Rare condition, real needs: East Alabama mothers fed up with insurance loopholes

AUBURN, Ala. (WRBL) — Imagine being told your child’s ability to eat, speak and smile without complications or pain isn’t medically necessary — it’s simply cosmetic.

That’s the reality for families like the Rigsbys and Clines, who are raising children with hypohidrotic ectodermal dysplasia, a rare genetic condition impacting the development of teeth, sweat glands, skin, and hair.

On a sunny afternoon in Auburn, 13-year-old Carter Rigsby sits at his kitchen table, laughing over a board game with 6-year-old Caroline Cline of Valley. Their smiles hide lifelong medical challenges, ones insurance oftentimes refuses to recognize.

A rare diagnosis and harsh reality

Carter has just four top teeth. Caroline has one and her back molars. Neither child can sweat properly. Both struggle to eat, regulate body temperature and digest food.

“It impacts all teeth development, not just missing teeth,” said Morgan Rigsby, Carter’s mother. “The permanent teeth he does have are misshapen. Before we could reshape his top four teeth, he was bullied constantly.”

The diagnosis came after a routine dental visit. Carter’s dentist noticed his top teeth had erupted before any bottom teeth — a red flag that led to scans, referrals and eventually a genetic diagnosis at Children’s of Alabama.

“There was some relief in finally knowing what we were dealing with,” Morgan said. “But the anxiety quickly set in when we were told most of Carter’s care wouldn’t be covered by insurance.”

Not just a smile — a medical need

Chewing, speaking and digestion are daily challenges.

“For Carter, most of his missing teeth are on the bottom,” Morgan said. “From here to here, he has one permanent tooth, and we’re not expecting more.”

Caroline faces similar struggles.

“Everything’s too crunchy,” said Alexis Cline, her mother. “No biting into apples or toast.
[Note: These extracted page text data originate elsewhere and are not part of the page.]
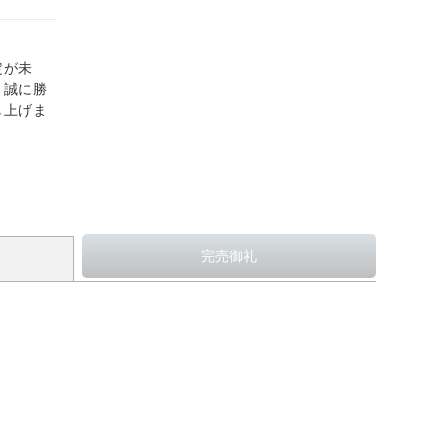
定が未
、誠に勝
し上げま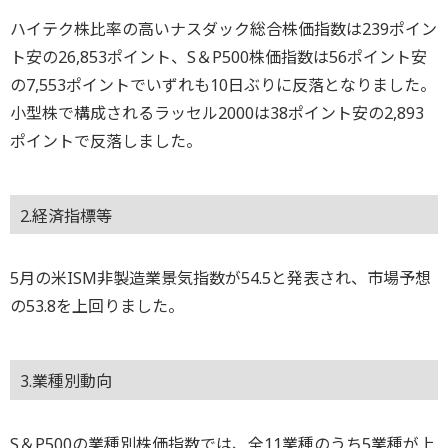
ハイテク株比率の高いナスダック総合株価指数は239ポイン
ト安の26,853ポイント、S＆P500株価指数は56ポイント安
の7,553ポイントでいずれも10日ぶりに反落となりました。
小型株で構成されるラッセル2000は38ポイント安の2,893
ポイントで反落しました。
2.経済指標等
5月の米ISM非製造業景気指数が54.5と発表され、市場予想
の53.8を上回りました。
3.業種別動向
S＆P500の業種別株価指数では、全11業種のうち5業種が上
She doesn’t have the front teeth to do it.”

Because their children don’t sweat normally, even playing outside carries risks. The emotional toll — from social stigma to bullying — is just as heavy.

“It’s been hard on the bus,” Carter said. “People make fun of the shape of my teeth, and talking has been a lot harder.”

The high cost of being born different

Carter’s family spent $10,000 out of pocket just to align and reshape his top four teeth, basic early work to ease his pain and restore his confidence. But it’s just the beginning.

Bone grafts. Ten or more dental implants. Surgeries throughout his life. These treatments are medically necessary, but insurance companies routinely deny them, calling them cosmetic. 

“If Caroline lost a tooth in a baseball game, insurance would pay to fix it,” Alexis said. “But because our kids were born this way, it’s denied.”

“Families are being forced to choose between paying rent or restoring their child’s ability to eat,” Morgan said.

A push for change

That’s why the families are fighting for the Ensuring Lasting Smiles Act, a bipartisan federal bill requiring insurance companies to cover medically necessary dental and reconstructive procedures for children born with congenital anomalies.

“All we’re asking for is coverage that restores basic function,” Morgan said. “This isn’t about looks. It’s about helping our children live.”

The bill has gained momentum in Congress. Its supporters hope to see it pass in 2026. But until then, families remain stuck in a painful process of juggling appeals, denials and the weight of six-figure medical projections.

Raising an advocate

From the start, the Rigsbys decided Carter would be part of every conversation. Same with Caroline and her family. 

“We want them to understand and feel empowered,” Morgan said. “We told him he had two choices: to sit down and complain or stand up and use his voice for good.”

Carter chose to stand. Caroline did, too.

“Teeth are a basic part of the body,” Morgan said. “Without them, you’re talking bone loss, digestion issues, speech problems and emotional trauma, too. This legislation matters.”

What’s at stake

If the bill doesn’t pass, families like the Rigsbys and Clines face decades of financial and emotional hardship, not because treatment doesn’t exist, but because it isn’t covered by insurance companies they pay for. 

“There are real medical consequences from not having teeth,” Morgan said. “This isn’t cosmetic. It’s essential.”